01/12/2016 11h29
O presidente da Associação Nacional dos Membros do Ministério Público (AMPCON), Wallace Paiva Martins Junior, divulgou uma carta aberta à sociedade em que fala sobre a votação, na Câmara dos Deputados, do projeto de lei 4.850/2016 – que continha as propostas das 10 Medidas de Combate à Corrupção. De acordo com a carta, o projeto foi desfigurado pelos deputados e, assim, pode abrir espaço para a impunidade.
Leia a carta na íntegra.
O FANTASMA DA IMPUNIDADE
por Wallace Paiva Martins Junior*
Um fantasma ronda o Brasil. É o fantasma da impunidade. Num país em que grassam em nível endêmico a corrupção e a improbidade, a Câmara dos Deputados ao apreciar o pacote denominado “10 Medidas contra a Corrupção”, projeto de lei oriundo do Ministério Público e respaldado pela população (PL 4.850/2016), desfigurou-o completamente na calada da noite e acabou aprovando a responsabilização de magistrados e membros do Ministério Público cuja função constitucional é reprimir ilícitos (entre eles, a corrupção). Soaria como anedota se não fosse dura a realidade. Trata-se de investida de imunidade do poder que já foi tentada antes através da Medida Provisória n. 2.088-35, de 27 de dezembro de 2000, e que não foi reeditada antes de sua conversão em lei em razão da firme resistência havida.
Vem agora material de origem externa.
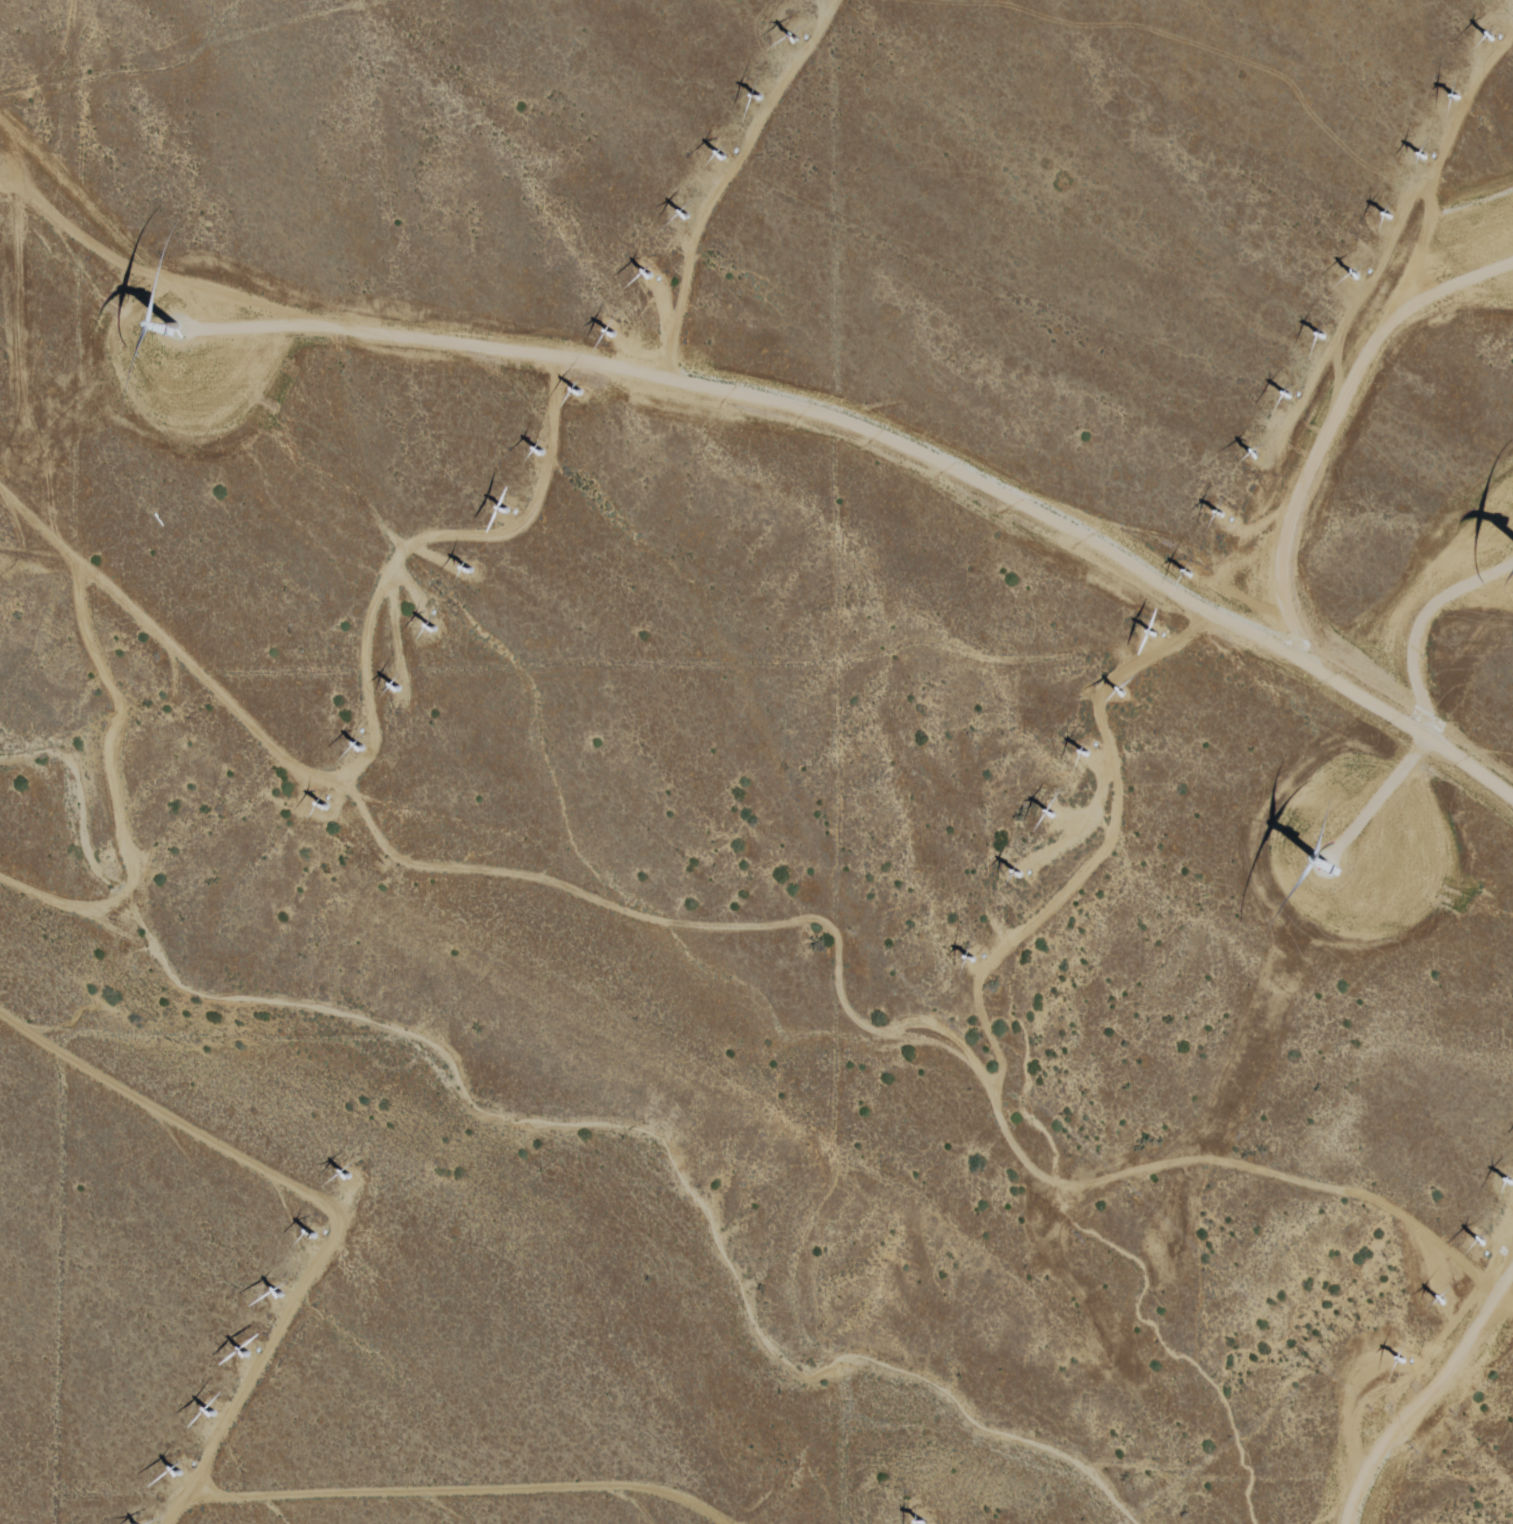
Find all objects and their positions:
wind turbine: (1488, 37)
wind turbine: (797, 39)
wind turbine: (1456, 95)
wind turbine: (758, 98)
wind turbine: (719, 156)
wind turbine: (1426, 158)
wind turbine: (1388, 216)
wind turbine: (683, 218)
wind turbine: (1356, 273)
wind turbine: (641, 276)
wind turbine: (612, 333)
wind turbine: (184, 335)
wind turbine: (1323, 335)
wind turbine: (577, 394)
wind turbine: (1288, 395)
road: (770, 423)
wind turbine: (1255, 451)
wind turbine: (536, 453)
wind turbine: (501, 514)
wind turbine: (1220, 515)
wind turbine: (471, 572)
wind turbine: (1185, 572)
wind turbine: (432, 631)
wind turbine: (1151, 633)
wind turbine: (397, 686)
wind turbine: (1122, 690)
wind turbine: (357, 749)
wind turbine: (1082, 752)
wind turbine: (321, 807)
wind turbine: (1050, 815)
wind turbine: (1021, 875)
wind turbine: (1320, 877)
wind turbine: (970, 957)
wind turbine: (347, 1176)
wind turbine: (1507, 1185)
wind turbine: (312, 1237)
wind turbine: (1481, 1242)
wind turbine: (280, 1295)
wind turbine: (1443, 1301)
wind turbine: (246, 1353)
wind turbine: (1402, 1361)
wind turbine: (213, 1416)
road: (1306, 1469)
wind turbine: (181, 1474)
wind turbine: (920, 1520)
Mas, as inovações não cessam aí: além da perspectiva de responsabilidade pessoal, há a imposição de ônus de sucumbência e de verdadeira mordaça – medida que se afigura incompatível com a transparência que se exige também dos órgãos de controle do poder. Se à Câmara dos Deputados não convinha aprovar integralmente as “10 Medidas contra a Corrupção”, que o fizesse assumindo os ônus junto ao eleitorado. Porém, o que sobressai como enredo de tragédia é a adoção de cerceio à independência do Poder Judiciário e do Ministério Público, fulminando um dos pilares da democracia republicana: a responsabilidade no exercício do poder.
Decerto, tal se consumou como estratégia alternativa de recuo à acre tentativa de anistia do “caixa 2” eleitoral. Em essência, o que se denota nesse complexo processo é a mais completa subversão da ordem lógica das coisas: em vez de se aprimorar a luta à corrupção, projeta-se a punição dos controladores. Ora, tal medida se apresenta como supérflua e despicienda porque magistrados e membros do Ministério Público já respondem por eventuais abusos e disfunções perante órgãos criados pela Reforma do Judiciário operacionalizada pela Emenda Constitucional n. 45/04: o CNJ (Conselho Nacional de Justiça) e o CNMP (Conselho Nacional do Ministério Público), cuja composição exógena com membros indicados por outros Poderes, e com a fiscalização da Ordem dos Advogados do Brasil, inibe o corporativismo. Fica no ar a azeda sensação de que se vive um pesadelo.
A Constituição de 1988 não por acaso elevou a moralidade no trato da coisa pública ao patamar de direito subjetivo público – isto é, direito de toda a pessoa e da sociedade – afirmando seu compromisso com o resgate de padrões éticos e republicanos. Corrupção e improbidade encontram suas raízes no patrimonialismo que sempre imperou nas relações entre os setores público e privado e cujos efeitos são deletérios. Além de convergirem ao solapamento das instituições são os responsáveis pela baixa qualidade de obras e serviços públicos, pelo enriquecimento ilícito, pelo desvio ou desperdício de recursos públicos, pelos diminutos índices de desenvolvimento social e econômico.
Aguarda-se que o Senado da República e o Presidente da República, atentos a essa contextura, não percam a oportunidade de contribuir para a higienização moral da nação, e ceifem essa lamentável iniciativa. Afinal, para se construir a nação esboçada na Constituição de 1988 depende-se muito do controle exercido pelo Poder Judiciário e pelo Ministério Público aos detentores do poder, principalmente para inibir ou reprimir condutas que nem de longe são predicadas como republicanas.
São Paulo, 30 de novembro de 2016.
*Procurador de Justiça (MPSP), Doutor em Direito do Estado (USP), Professor de Direito Administrativo (UNISANTOS) e Presidente da Associação dos Membros do Ministério Público de Combate à Corrupção (AMMPCOC).